At former President Donald Trump’s last criminal arraignment in lower Manhattan in April, the scene was tense but compressed into one of downtown’s narrow canyons. There were as many media reporters as onlookers and protestors.
At today’s arraignment, which is scheduled for 3 p.m. at downtown Miami’s federal courthouse, the location is comparatively accessible, more conducive for gatherings, and the city is taking no chances.
At a press conference yesterday, Miami Mayor Frances Suarez joined Police Chief Manuel Morales and other law enforcement leaders to send a message that peace will be maintained, whether the event draws 5,000 or 50,000 people. “We want to assure the public that we’ve already begun preparations,” Suarez said. But the location is not firmly locked up; barriers will depend, Morales said, on the size and composition of the crowd. Suarez said some road closures are possible.
Suarez characterized the role of law enforcement as a balancing act between free speech and lawfulness. “In our city,” he said, “we believe in the Constitution, we believe that people should have the right to express themselves, but we also believe in law and order. We hope that tomorrow will be peaceful, and we encourage people to be peaceful in demonstrating how they feel, and we’re going to have the forces necessary to ensure that.”

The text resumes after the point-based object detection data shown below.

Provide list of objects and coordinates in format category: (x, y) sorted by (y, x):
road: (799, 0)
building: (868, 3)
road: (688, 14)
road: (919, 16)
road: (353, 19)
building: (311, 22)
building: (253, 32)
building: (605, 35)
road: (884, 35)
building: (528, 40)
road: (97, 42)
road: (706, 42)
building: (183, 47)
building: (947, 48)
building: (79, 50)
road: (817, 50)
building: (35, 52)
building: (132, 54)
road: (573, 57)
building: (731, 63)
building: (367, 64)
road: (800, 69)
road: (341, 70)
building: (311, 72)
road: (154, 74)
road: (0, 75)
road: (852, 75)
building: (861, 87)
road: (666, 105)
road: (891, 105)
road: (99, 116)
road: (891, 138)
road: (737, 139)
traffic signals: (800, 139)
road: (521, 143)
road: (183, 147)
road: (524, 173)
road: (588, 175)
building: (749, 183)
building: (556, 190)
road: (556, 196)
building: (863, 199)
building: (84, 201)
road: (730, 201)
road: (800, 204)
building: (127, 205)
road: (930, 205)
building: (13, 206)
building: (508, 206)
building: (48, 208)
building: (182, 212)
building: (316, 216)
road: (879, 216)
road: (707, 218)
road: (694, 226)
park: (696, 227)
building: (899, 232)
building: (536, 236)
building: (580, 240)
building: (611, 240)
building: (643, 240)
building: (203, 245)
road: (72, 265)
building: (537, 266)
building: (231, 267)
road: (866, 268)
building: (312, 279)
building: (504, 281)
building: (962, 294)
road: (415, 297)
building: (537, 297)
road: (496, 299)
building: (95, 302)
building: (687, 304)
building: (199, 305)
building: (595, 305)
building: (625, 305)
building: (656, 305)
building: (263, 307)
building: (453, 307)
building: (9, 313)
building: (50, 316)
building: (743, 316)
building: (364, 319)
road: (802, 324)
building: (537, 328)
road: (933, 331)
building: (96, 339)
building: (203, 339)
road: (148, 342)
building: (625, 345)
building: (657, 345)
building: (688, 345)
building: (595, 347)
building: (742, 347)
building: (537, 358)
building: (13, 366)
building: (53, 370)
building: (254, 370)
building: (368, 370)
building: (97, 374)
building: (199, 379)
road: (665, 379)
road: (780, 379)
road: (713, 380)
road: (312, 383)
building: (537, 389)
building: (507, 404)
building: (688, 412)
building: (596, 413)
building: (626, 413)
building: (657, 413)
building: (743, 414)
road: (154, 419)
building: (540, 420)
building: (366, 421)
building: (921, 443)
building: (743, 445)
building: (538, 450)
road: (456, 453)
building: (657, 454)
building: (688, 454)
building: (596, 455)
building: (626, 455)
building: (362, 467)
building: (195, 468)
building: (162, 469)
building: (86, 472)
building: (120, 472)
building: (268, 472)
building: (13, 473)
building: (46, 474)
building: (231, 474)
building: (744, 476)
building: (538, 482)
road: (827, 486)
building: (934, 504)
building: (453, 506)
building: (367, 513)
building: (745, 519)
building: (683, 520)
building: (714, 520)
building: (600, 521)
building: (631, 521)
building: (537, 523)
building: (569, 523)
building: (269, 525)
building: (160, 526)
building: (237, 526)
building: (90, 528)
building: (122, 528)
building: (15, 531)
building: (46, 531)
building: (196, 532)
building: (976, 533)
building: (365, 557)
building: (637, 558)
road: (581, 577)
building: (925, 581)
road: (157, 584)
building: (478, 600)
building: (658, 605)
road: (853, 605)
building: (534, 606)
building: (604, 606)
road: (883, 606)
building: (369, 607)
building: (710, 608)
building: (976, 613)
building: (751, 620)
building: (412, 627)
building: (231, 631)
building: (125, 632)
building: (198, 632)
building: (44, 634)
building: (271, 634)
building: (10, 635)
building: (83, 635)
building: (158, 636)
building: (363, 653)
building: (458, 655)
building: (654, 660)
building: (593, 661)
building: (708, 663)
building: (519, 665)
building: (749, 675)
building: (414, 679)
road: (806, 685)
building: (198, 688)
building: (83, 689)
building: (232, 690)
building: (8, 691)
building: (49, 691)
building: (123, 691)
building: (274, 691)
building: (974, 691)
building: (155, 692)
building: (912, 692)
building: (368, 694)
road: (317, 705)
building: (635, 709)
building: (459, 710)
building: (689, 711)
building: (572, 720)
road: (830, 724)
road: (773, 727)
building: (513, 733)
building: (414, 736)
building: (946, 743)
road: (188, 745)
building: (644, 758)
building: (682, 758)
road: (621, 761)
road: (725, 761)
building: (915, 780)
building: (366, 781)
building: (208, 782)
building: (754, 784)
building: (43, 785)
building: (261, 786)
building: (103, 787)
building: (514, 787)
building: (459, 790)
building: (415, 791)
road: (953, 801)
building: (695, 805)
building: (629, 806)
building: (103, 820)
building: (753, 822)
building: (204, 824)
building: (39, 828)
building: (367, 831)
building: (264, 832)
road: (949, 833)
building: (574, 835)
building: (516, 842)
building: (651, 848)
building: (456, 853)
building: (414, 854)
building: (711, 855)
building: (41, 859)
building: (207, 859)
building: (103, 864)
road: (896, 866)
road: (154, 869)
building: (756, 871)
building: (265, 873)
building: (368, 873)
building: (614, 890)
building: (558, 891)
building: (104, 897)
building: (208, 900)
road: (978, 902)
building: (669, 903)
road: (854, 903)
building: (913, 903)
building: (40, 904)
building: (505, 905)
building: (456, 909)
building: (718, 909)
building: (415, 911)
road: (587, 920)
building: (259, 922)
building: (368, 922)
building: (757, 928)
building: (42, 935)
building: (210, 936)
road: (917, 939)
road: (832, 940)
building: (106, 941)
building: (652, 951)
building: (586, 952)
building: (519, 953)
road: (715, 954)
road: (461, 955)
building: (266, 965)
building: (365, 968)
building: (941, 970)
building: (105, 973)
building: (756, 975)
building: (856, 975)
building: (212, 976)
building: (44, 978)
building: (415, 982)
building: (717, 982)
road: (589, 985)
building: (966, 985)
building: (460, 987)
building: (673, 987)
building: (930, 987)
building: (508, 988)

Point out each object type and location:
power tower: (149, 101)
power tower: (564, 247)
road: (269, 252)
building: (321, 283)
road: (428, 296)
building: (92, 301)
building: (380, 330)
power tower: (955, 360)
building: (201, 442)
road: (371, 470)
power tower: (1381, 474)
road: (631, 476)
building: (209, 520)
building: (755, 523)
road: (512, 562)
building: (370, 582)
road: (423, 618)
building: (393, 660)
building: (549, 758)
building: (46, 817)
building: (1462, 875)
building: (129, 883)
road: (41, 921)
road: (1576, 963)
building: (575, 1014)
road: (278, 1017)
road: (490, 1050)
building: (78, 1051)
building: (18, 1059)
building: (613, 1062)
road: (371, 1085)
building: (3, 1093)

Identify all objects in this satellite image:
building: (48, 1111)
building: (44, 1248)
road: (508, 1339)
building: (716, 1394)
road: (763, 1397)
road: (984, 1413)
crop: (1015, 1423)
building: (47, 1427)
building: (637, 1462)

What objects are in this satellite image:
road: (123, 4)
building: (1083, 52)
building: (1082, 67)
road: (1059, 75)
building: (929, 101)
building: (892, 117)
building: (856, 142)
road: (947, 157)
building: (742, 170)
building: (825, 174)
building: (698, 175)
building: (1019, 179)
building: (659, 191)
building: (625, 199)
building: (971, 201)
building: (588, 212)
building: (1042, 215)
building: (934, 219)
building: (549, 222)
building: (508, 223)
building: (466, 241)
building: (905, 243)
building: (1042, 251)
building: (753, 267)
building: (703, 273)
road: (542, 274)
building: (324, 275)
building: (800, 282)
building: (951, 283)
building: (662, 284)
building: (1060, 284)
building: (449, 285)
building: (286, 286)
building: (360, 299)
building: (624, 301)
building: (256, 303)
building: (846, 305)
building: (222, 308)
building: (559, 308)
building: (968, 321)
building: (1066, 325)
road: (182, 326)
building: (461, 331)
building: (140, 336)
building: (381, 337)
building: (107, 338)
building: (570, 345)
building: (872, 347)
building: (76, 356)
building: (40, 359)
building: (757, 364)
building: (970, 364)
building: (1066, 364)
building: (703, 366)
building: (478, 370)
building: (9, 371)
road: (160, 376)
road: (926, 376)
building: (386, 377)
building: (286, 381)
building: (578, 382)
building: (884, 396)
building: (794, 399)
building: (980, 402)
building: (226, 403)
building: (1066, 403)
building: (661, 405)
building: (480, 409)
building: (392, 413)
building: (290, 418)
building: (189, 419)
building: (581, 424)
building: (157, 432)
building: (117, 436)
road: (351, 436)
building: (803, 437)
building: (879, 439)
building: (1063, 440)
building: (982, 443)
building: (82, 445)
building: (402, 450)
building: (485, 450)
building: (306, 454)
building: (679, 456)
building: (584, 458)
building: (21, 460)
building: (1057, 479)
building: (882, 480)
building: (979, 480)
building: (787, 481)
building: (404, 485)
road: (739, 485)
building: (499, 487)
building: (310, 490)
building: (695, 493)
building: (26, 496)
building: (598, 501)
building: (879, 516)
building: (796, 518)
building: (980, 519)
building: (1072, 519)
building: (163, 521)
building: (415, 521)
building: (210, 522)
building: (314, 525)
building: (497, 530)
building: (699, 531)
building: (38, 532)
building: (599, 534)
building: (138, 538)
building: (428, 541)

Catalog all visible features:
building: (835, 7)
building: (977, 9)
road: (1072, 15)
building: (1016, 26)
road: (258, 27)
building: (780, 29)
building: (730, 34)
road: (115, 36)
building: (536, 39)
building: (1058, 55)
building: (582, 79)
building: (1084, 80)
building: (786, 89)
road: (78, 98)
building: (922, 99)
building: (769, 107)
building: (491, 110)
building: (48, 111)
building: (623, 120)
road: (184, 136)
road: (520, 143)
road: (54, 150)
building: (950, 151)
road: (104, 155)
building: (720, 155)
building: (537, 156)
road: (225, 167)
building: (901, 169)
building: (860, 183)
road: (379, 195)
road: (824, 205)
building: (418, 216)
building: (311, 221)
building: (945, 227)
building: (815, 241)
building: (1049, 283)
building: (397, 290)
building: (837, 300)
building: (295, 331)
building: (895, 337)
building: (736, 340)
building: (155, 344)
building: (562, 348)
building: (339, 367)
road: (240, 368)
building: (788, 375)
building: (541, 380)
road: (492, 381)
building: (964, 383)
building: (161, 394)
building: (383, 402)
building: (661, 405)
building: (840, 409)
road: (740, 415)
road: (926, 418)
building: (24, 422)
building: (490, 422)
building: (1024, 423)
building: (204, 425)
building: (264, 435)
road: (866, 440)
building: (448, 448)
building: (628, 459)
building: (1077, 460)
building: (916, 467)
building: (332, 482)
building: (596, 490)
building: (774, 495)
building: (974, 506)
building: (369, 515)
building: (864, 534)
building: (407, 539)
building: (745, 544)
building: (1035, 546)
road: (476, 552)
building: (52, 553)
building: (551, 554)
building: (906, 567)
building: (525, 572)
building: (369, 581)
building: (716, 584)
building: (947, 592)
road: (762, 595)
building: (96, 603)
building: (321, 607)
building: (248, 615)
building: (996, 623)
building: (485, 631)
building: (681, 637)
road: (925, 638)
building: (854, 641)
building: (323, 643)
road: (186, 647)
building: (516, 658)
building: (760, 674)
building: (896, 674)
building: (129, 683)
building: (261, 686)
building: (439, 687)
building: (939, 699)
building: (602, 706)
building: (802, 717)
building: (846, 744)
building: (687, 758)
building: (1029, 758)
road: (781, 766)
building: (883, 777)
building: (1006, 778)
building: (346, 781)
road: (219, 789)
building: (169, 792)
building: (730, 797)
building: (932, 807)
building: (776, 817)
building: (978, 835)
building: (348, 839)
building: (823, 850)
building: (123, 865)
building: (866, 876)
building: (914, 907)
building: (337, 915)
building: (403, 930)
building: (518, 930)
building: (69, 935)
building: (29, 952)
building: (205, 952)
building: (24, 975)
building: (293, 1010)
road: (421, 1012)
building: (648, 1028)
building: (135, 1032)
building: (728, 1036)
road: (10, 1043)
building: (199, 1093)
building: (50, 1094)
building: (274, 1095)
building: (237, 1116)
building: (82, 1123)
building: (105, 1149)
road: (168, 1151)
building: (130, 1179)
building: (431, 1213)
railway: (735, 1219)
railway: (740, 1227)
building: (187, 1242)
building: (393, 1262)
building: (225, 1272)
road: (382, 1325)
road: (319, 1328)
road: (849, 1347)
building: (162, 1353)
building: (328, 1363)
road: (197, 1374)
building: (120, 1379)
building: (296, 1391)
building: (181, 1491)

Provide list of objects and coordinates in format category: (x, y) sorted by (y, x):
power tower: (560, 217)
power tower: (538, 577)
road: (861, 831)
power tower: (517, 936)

Morales took a somewhat warier tone, perhaps in light of the state’s looser gun laws compared to New York, a spike in violent online chatter, and an expected rally by the Proud Boys, a right-wing extremist group. “We know there’s a potential of things taking a turn for the worst, but that’s not the Miami way,” he said. Morales said no protest permits had been issued, but that there was a plan in place to separate “opposing parties” as needed.
“We are ready,” he added, “we are ready for it to be over and done.”